All the while, single-family detached areas are largely exempt from these processes.
Zoning is not the only way we divide up the city, but it does so much more work than the other divisions we make. Neighborhood names change based on what a realtor wants to sell a house for. There are option schools and redistricting. Census tracts and zip codes move around with the population. Police precincts follow the perceived need for services. Only the land use code gets saddled with establishing the heights, setbacks, uses, exclusions, signage, parking, trash location, public outreach process, economic composition, access from public right-of-ways, in addition to protecting the “character,” setting the walkability, services, employment conditions, landscaping, and generally making a neighborhood a PLACE.
There is no way that a piece of legislation can do all of those things. Yet we expect zoning to pull it off. Most people don’t even understand zoning, but we let it dictate so much of our communities. More disastrously, we expect zoning to be successful in every part of the city for every activity in the city. When it fails—and it always fails—zoning reverts back to its original state of segregation by race and wealth.

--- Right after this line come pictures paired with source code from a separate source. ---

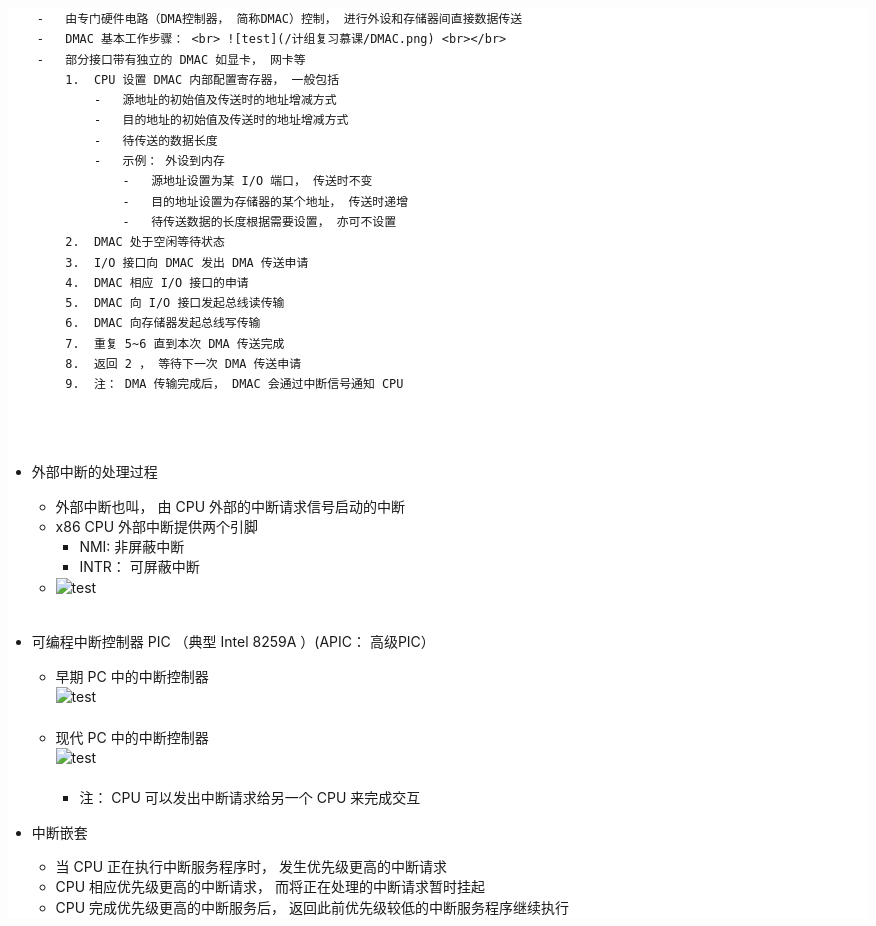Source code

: 		-	由专门硬件电路（DMA控制器， 简称DMAC）控制， 进行外设和存储器间直接数据传送
		-	DMAC 基本工作步骤： <br> ![test](/计组复习慕课/DMAC.png) <br></br>
		-	部分接口带有独立的 DMAC 如显卡， 网卡等
			1.  CPU 设置 DMAC 内部配置寄存器， 一般包括
				-	源地址的初始值及传送时的地址增减方式
				-	目的地址的初始值及传送时的地址增减方式
				-	待传送的数据长度
				-	示例： 外设到内存
					-	源地址设置为某 I/O 端口， 传送时不变
					-	目的地址设置为存储器的某个地址， 传送时递增
					-	待传送数据的长度根据需要设置， 亦可不设置
			2.  DMAC 处于空闲等待状态
			3.  I/O 接口向 DMAC 发出 DMA 传送申请
			4.  DMAC 相应 I/O 接口的申请
			5.  DMAC 向 I/O 接口发起总线读传输
			6.  DMAC 向存储器发起总线写传输
			7.  重复 5~6 直到本次 DMA 传送完成
			8.  返回 2 ， 等待下一次 DMA 传送申请
			9.  注： DMA 传输完成后， DMAC 会通过中断信号通知 CPU
		

<br></br>

-	外部中断的处理过程
	-	外部中断也叫， 由 CPU 外部的中断请求信号启动的中断
	-	x86 CPU 外部中断提供两个引脚
		-	NMI: 非屏蔽中断
		-	INTR： 可屏蔽中断
	-	![test](/计组复习慕课/外部中断.png) <br></br>

-	可编程中断控制器 PIC （典型 Intel 8259A ）(APIC： 高级PIC）
	-	早期 PC 中的中断控制器 <br> ![test](/计组复习慕课/早期中断控制器.png) <br></br>
	-	现代 PC 中的中断控制器 <br> ![test](/计组复习慕课/现代中断控制器.png) <br></br>
		-	注： CPU 可以发出中断请求给另一个 CPU 来完成交互

-	中断嵌套
	-	当 CPU 正在执行中断服务程序时， 发生优先级更高的中断请求
	-	CPU 相应优先级更高的中断请求， 而将正在处理的中断请求暂时挂起
	-	CPU 完成优先级更高的中断服务后， 返回此前优先级较低的中断服务程序继续执行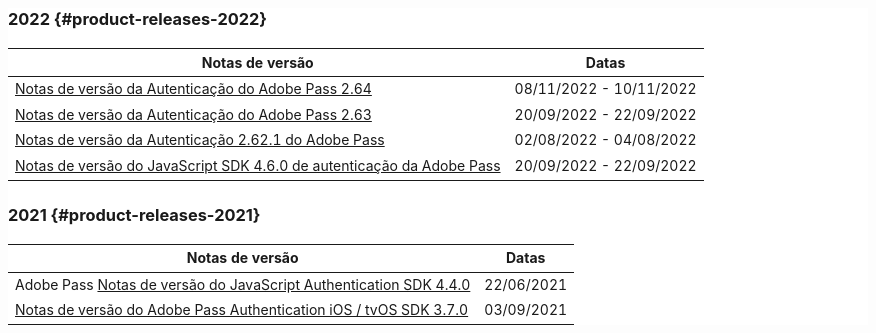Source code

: ### 2022 {#product-releases-2022}

| Notas de versão | Datas |
|-----------------------------------------------------------------------------------------------------------|-------------------------|
| [Notas de versão da Autenticação do Adobe Pass 2.64](notes-releases/auth-rn-264.md) | 08/11/2022 - 10/11/2022 |
| [Notas de versão da Autenticação do Adobe Pass 2.63](notes-releases/auth-rn-263.md) | 20/09/2022 - 22/09/2022 |
| [Notas de versão da Autenticação 2.62.1 do Adobe Pass](notes-releases/auth-rn-2621.md) | 02/08/2022 - 04/08/2022 |
| [Notas de versão do JavaScript SDK 4.6.0 de autenticação da Adobe Pass](notes-releases/authn-rn-javascript-460.md) | 20/09/2022 - 22/09/2022 |

### 2021 {#product-releases-2021}

| Notas de versão | Datas |
|-----------------------------------------------------------------------------------------------------------|------------|
| Adobe Pass [Notas de versão do JavaScript Authentication SDK 4.4.0](notes-releases/authn-rn-javascript-440.md) | 22/06/2021 |
| [Notas de versão do Adobe Pass Authentication iOS / tvOS SDK 3.7.0](notes-releases/authn-rn-ios-tvos-370.md) | 03/09/2021 |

So, let’s step back from upzoning for a little bit. Zoning will never be able to create enough new housing because it was never designed to. We need a deep understanding of all the places polluted by zoning’s exclusionary, racist history and the courage to rip it out by the roots. Until we get that done, we must put the polite spectacle of zoning decisions on the side and use every other tool to zealously pursue housing, housing, and more housing.
Ray Dubicki is a stay-at-home dad and parent-on-call for taking care of general school and neighborhood tasks around Ballard. This lets him see how urbanism works (or doesn’t) during the hours most people are locked in their office. He is an attorney and urbanist by training, with soup-to-nuts planning experience from code enforcement to university development to writing zoning ordinances. He enjoys using PowerPoint, but only because it’s no longer a weekly obligation.